In a statement full of inexactitudes, Hume accused the local poultry industry of being unable to produce enough chicken for the market (the industry has said repeatedly that capacity is up by 10%). He said bird flu in the Western Cape could cut chicken production (initial outbreaks were in egg producing establishments, not chicken producers). And he exaggerated the anti-dumping duties due to be imposed on chicken imports from Brazil and four European Union countries.
The point is that those anti-dumping duties have not yet been put into effect, and as an importer, Hume wants that to continue. So he’s asking the government to extend the suspension instead of ending it.
Last August, the government agreed that dumped chicken imports from the five countries were harming the local industry, and that anti-dumping duties were necessary. However, citing concern about rising food prices, Trade, Industry and Competition minister Ebrahim Patel decided to suspend the imposition of those duties for a year.

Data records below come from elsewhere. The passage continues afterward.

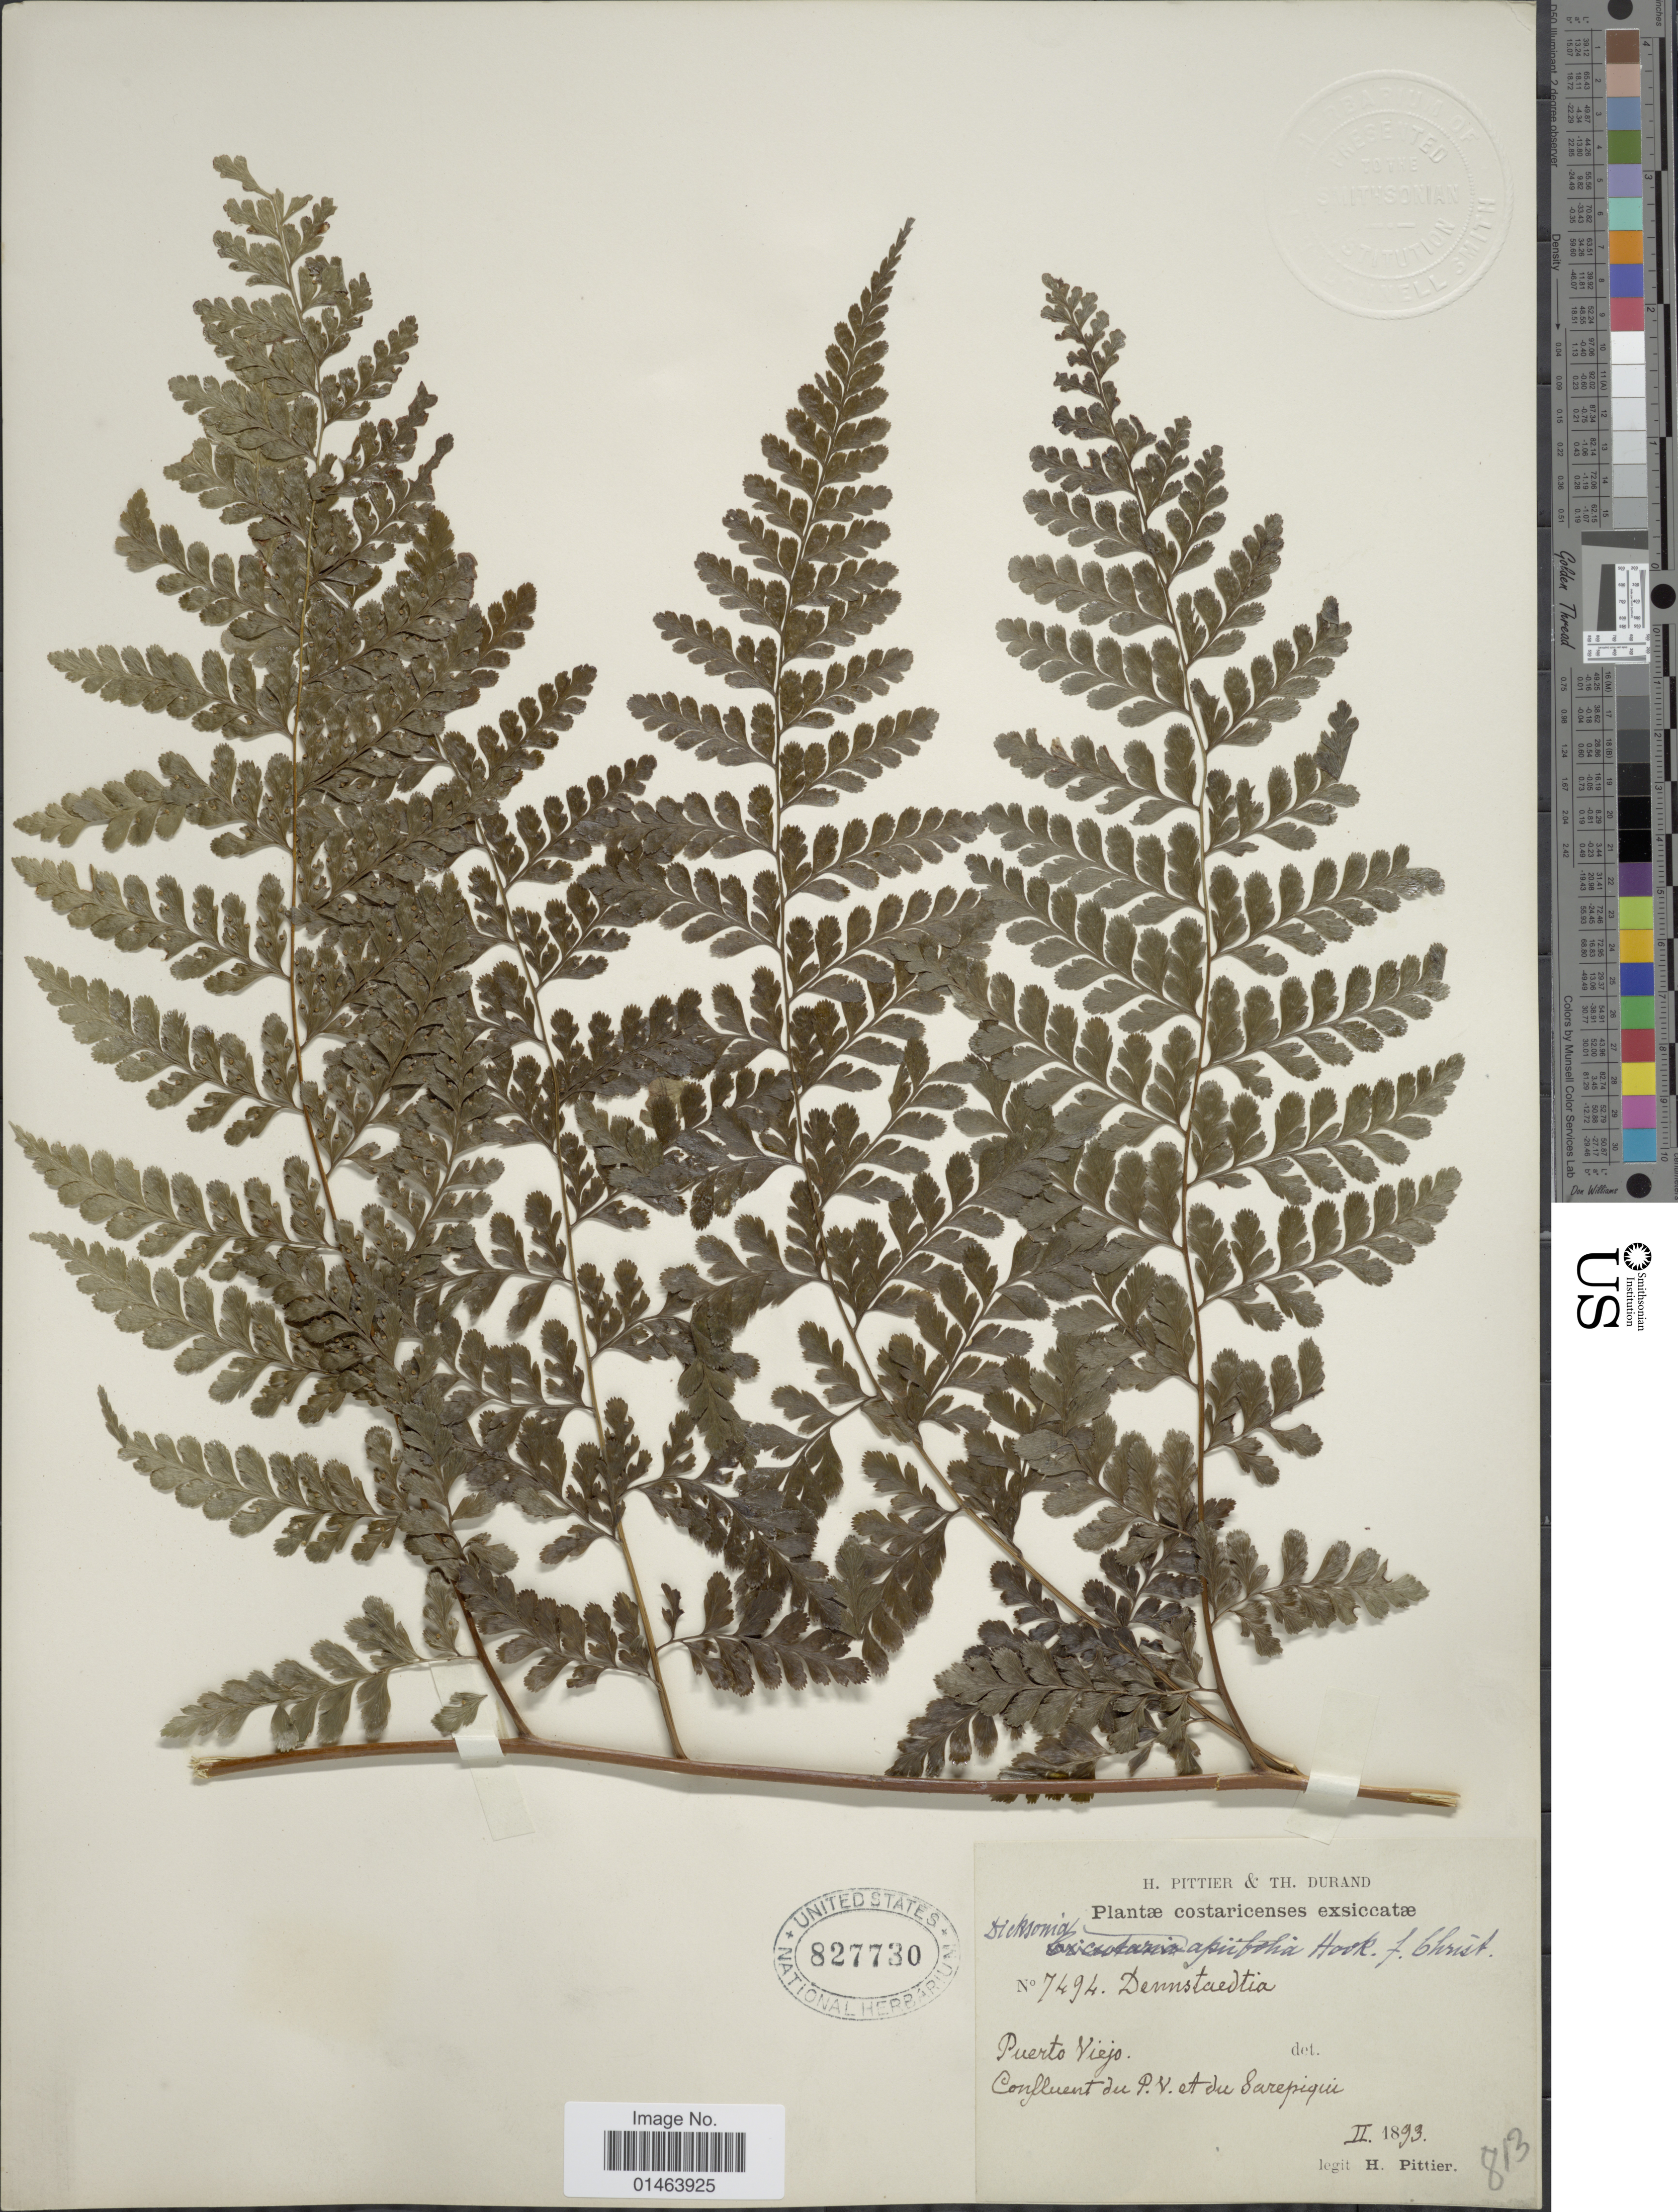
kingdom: Plantae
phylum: Tracheophyta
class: Polypodiopsida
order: Polypodiales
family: Dennstaedtiaceae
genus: Dennstaedtia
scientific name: Dennstaedtia bipinnata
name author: (Cav.) Maxon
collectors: H. F. Pittier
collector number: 7494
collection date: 1893-02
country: Costa Rica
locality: Puerto Viejo. Confluent du Puerto Viejo et du Sarapiqui.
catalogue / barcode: US 827730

They are due to come into effect this August, but Hume doesn’t want that to happen. And to illustrate how the anti-dumping duties could price imports out of the market, he says they amount to 158.4% on chicken imports from Ireland, 265% on Brazil, 96.9% on Poland, 85.8% on Spain and 67.4% on Denmark.
What he doesn’t say is that most duties will be a lot lower than that. What the government has approved are a range of duties for each country, with duties well below 10% for named producers (who presumably supply most of the imports) and higher duties for everyone else.
In Brazil’s case, the duties range from 3.31% to 265.1%; Denmark is 7.75% to 67.4%; Spain is 7.56% to 85.8% and Poland is 2.25% to 96.9%.
And Ireland, now cleared to resume chicken exports to South Africa, will not be subject to 158% anti-dumping duties, as Hume claims. According to Report No 695 from South Africa’s trade regulator, the International Trade Administration Commission (ITAC) the recommended duties on Irish chicken imports will range from 2.49% to 37.52%.
What Hume also doesn’t say is that the anti-dumping duties are not on all chicken imports from these countries – only frozen bone in chicken portions such as leg quarters which ITAC says are competing unfairly with local products and harming the local industry.
Anti-dumping duties are not a general tariff. They are penalties, decided after official investigation, to correct unfair pricing and ensure fair competition. If those penalties price certain imports out of the market, that shows they were not competing fairly in the first place.